I'm writing my own image viewer that enables users to swipe left\right to see the next\previous image. I want to animate the image change according to the fling velocity.
To detect a fling gesture and its velocity, I followed this basic gesture detection and did as the accepted answer suggested:
public class SelectFilterActivity extends Activity implements OnClickListener
{
private static final int SWIPE_MIN_DISTANCE = 120;
private static final int SWIPE_MAX_OFF_PATH = 250;
private static final int SWIPE_THRESHOLD_VELOCITY = 200;
private GestureDetector gestureDetector;
View.OnTouchListener gestureListener;
@Override
protected void onCreate(Bundle savedInstanceState) {
super.onCreate(savedInstanceState);
/* ... */
// Gesture detection
gestureDetector = new GestureDetector(this, new MyGestureDetector());
gestureListener = new View.OnTouchListener() {
public boolean onTouch(View v, MotionEvent event) {
return gestureDetector.onTouchEvent(event);
}
};
}
class MyGestureDetector extends SimpleOnGestureListener {
@Override
public boolean onFling(MotionEvent e1, MotionEvent e2, float velocityX, float velocityY) {
try {
if (Math.abs(e1.getY() - e2.getY()) > SWIPE_MAX_OFF_PATH)
return false;
// right to left swipe
if(e1.getX() - e2.getX() > SWIPE_MIN_DISTANCE && Math.abs(velocityX) > SWIPE_THRESHOLD_VELOCITY) {
Toast.makeText(SelectFilterActivity.this, "Left Swipe", Toast.LENGTH_SHORT).show();
} else if (e2.getX() - e1.getX() > SWIPE_MIN_DISTANCE && Math.abs(velocityX) > SWIPE_THRESHOLD_VELOCITY) {
Toast.makeText(SelectFilterActivity.this, "Right Swipe", Toast.LENGTH_SHORT).show();
}
} catch (Exception e) {
// nothing
}
return false;
}
}
The problem is that I get different velocity values (velocityX & velocityY) for different Android devices with same density. Basically it means that in one device the swipe feels slow and not-sensitive, and other devices feels too sensitive.
I thought it might have something to do with the "default" maximum velocity on the device, that can be fetched using -
ViewConfiguration.get(mContext).getScaledMaximumFlingVelocity()
The results on different devices with same density aren't the same as expected:
Samsung S I 480x800 density 1.5 Android 2.1
getScaledMinimumFlingVelocity(): 75
getScaledMaximumFlingVelocity(): 3600
ViewConfiguration.MAXIMUM_FLING_VELOCITY = 4000
HTC Desire 480x800 density 1.5 Android 2.3.3
getScaledMinimumFlingVelocity(): 75
getScaledMaximumFlingVelocity(): 6000
ViewConfiguration.MAXIMUM_FLING_VELOCITY = 4000
Samsung S III mini 480x800 density 1.5 Android 4.1
getScaledMinimumFlingVelocity(): 75
getScaledMaximumFlingVelocity(): 12000
ViewConfiguration.MAXIMUM_FLING_VELOCITY = 8000
You can also see that ViewConfiguration has 2 different values for MAXIMUM_FLING_VELOCITY
in Android below 4.0 and above.
How come different devices with same density and almost same api level don't have the same max velocity? How can I get the same experience on different devices when a user makes a swipe gesture? Can I use the max velocity data to make a uniform experience across all Android devices?

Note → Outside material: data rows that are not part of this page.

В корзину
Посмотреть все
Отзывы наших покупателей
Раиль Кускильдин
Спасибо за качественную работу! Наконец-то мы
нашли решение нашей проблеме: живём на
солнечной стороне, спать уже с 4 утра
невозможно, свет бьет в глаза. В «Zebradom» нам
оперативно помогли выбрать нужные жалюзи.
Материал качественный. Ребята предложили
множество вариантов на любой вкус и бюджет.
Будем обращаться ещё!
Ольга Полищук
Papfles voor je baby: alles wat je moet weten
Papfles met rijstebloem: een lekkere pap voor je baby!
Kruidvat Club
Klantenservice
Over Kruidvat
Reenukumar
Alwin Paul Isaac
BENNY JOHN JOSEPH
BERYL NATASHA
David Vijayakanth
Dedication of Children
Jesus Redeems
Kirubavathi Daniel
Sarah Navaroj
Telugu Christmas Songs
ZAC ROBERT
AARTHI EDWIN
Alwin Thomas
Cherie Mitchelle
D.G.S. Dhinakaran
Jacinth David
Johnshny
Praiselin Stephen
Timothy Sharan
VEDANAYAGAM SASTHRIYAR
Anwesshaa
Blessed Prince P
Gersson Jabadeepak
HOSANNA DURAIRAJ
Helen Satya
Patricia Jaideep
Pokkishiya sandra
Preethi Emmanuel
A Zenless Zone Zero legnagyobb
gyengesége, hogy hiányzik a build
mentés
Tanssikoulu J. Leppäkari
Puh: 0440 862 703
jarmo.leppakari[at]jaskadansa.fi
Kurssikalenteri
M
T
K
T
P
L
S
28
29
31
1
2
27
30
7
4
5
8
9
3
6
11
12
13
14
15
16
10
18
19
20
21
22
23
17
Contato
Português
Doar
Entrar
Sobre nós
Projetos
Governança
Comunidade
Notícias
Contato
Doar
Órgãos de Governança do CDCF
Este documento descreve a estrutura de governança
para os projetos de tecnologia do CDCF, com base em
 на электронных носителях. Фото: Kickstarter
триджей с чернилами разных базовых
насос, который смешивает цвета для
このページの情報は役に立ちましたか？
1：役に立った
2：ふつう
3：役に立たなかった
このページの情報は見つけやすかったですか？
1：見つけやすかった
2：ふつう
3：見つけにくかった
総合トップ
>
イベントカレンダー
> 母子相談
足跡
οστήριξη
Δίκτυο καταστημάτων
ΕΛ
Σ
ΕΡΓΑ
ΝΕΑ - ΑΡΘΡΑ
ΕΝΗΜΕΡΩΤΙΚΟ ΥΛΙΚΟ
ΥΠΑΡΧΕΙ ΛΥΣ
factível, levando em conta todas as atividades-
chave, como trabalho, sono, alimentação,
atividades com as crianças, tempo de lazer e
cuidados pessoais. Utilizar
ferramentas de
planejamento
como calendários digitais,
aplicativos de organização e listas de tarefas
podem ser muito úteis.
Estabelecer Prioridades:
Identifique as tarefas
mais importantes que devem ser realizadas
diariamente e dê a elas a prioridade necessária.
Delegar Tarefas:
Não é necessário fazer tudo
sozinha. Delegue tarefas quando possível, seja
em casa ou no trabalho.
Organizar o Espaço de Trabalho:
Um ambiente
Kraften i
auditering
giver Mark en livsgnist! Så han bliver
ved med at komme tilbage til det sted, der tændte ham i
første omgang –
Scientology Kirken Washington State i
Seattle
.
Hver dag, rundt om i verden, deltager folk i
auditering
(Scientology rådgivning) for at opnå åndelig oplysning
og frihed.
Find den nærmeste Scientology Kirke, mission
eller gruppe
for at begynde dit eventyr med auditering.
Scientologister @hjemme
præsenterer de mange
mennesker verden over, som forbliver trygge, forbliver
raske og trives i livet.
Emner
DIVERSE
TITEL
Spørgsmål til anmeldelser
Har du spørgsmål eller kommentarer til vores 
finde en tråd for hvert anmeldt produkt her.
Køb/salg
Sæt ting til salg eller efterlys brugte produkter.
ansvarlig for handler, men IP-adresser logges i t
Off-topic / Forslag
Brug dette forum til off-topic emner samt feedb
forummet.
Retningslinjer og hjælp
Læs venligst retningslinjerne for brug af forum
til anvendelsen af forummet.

I had a similar problem. Instead of working directly with the max and min fling velocities from ViewConfiguration
, you can normalize the velocity to a value between 0 and 1.
public boolean onFling(MotionEvent e1, MotionEvent e2, float velocityX, float velocityY) {
float maxFlingVelocity = ViewConfiguration.get(mContext).getScaledMaximumFlingVelocity();
float velocityPercentX = velocityX / maxFlingVelocity; // the percent is a value in the range of (0, 1]
float normalizedVelocityX = velocityPercentX * PIXELS_PER_SECOND; // where PIXELS_PER_SECOND is a device-independent measurement
In other words, velocityPercentX
gives you the "power" of the fling as a percent, and normalizedVelocityX
is the velocity in terms of your application logic (such as an image width in device-independent pixels).